• _TEXTO DE LECTURA_
----
Tal día como hoy del año 1496, hace 530 años, en el desaparecido Palacio de Richmond (Londres), nacía María Tudor de York, la quinta hija (la segunda chica) de la pareja formada por el rey Enrique VII de Inglaterra —el primer Tudor en el trono de Londres— e Isabel de York —primogénita del rey Eduardo IV de Inglaterra, el último York en llevar la corona inglesa—. Por todo esto, María era hermana menor de Arturo (1486), heredero y, por lo tanto, príncipe de Gales, que sería casado con Catalina de Aragón (1502) y que moriría prematuramente (1502), y de Enrique (1491), nombrado sucesor tras la muerte de su hermano, casado con su cuñada-viuda (1509) y que reinaría como Enrique VIII (1509-1547).
----
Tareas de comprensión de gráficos
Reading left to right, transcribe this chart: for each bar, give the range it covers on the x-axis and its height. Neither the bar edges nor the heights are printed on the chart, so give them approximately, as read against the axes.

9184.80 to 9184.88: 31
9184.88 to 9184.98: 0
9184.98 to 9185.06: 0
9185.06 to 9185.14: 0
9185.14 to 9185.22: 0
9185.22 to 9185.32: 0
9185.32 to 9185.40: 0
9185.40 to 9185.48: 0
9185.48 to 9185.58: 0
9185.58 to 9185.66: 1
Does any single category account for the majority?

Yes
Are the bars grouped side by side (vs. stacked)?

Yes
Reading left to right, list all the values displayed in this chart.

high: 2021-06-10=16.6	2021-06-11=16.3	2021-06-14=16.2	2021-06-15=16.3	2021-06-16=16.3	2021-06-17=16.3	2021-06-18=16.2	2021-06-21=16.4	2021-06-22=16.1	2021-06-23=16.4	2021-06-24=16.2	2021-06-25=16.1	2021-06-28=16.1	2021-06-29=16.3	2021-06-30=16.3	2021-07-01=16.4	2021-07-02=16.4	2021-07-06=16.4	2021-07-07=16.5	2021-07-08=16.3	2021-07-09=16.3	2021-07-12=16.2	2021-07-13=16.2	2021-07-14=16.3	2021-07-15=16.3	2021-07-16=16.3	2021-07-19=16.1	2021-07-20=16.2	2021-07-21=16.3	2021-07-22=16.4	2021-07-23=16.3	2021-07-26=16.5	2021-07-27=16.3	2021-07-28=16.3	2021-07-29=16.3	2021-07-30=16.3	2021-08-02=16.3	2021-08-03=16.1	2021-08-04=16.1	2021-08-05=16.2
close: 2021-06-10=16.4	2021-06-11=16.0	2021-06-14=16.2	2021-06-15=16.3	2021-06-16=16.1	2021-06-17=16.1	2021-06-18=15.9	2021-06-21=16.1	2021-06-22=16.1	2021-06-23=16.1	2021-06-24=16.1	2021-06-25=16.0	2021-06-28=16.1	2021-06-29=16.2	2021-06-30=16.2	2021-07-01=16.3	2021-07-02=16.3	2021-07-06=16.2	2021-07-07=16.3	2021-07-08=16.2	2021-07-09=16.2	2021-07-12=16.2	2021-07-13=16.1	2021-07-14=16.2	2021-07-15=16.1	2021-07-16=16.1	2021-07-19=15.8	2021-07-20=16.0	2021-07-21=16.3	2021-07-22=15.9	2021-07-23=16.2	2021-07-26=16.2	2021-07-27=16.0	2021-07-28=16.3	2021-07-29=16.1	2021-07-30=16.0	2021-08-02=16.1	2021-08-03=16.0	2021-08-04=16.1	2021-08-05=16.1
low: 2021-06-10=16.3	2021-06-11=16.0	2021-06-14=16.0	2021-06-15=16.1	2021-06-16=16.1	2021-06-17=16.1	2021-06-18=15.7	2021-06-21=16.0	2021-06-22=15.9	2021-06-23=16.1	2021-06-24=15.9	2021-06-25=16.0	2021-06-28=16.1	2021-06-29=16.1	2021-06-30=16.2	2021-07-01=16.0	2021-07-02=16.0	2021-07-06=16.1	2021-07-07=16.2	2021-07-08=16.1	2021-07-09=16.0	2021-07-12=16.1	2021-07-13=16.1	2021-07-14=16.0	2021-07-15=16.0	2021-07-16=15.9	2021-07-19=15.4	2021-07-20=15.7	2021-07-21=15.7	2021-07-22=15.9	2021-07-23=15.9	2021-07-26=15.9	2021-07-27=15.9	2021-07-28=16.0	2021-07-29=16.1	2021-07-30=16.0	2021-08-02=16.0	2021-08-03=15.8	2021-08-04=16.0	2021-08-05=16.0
----
• _CONSIGNA A_
Según el texto sobre el nacimiento de María Tudor, ¿en qué palacio nació?
• _CONSIGNA B_
Prosigue el texto sobre el nacimiento de María Tudor a partir de su última oración.

• _RESPUESTA A_
En el desaparecido Palacio de Richmond, en Londres.

• _RESPUESTA B_
Durante su infancia, Enrique y María tuvieron una relación muy cercana y, posteriormente, el rey siempre la consideraría su hermana preferida y, a menudo, la protegería y le dedicaría muestras de cariño fraternal. En 1512, Enrique VIII ordenó que la carraca más grande que jamás se había botado —y buque insignia de la nueva y potente marina inglesa— fuera bautizada con el nombre de Mary Rose (Mary, por su hermana, y Rose, por la rosa de la divisa de los Tudor). Sin embargo, en 1514, Enrique VIII dispuso que María —que acababa de cumplir dieciocho años— entrara en el mercado matrimonial, convertida en una pieza del tablero político internacional, y la casó con el rey Luis XII de Francia, un hombre que ya acumulaba dos matrimonios y que casi triplicaba su edad (52 años).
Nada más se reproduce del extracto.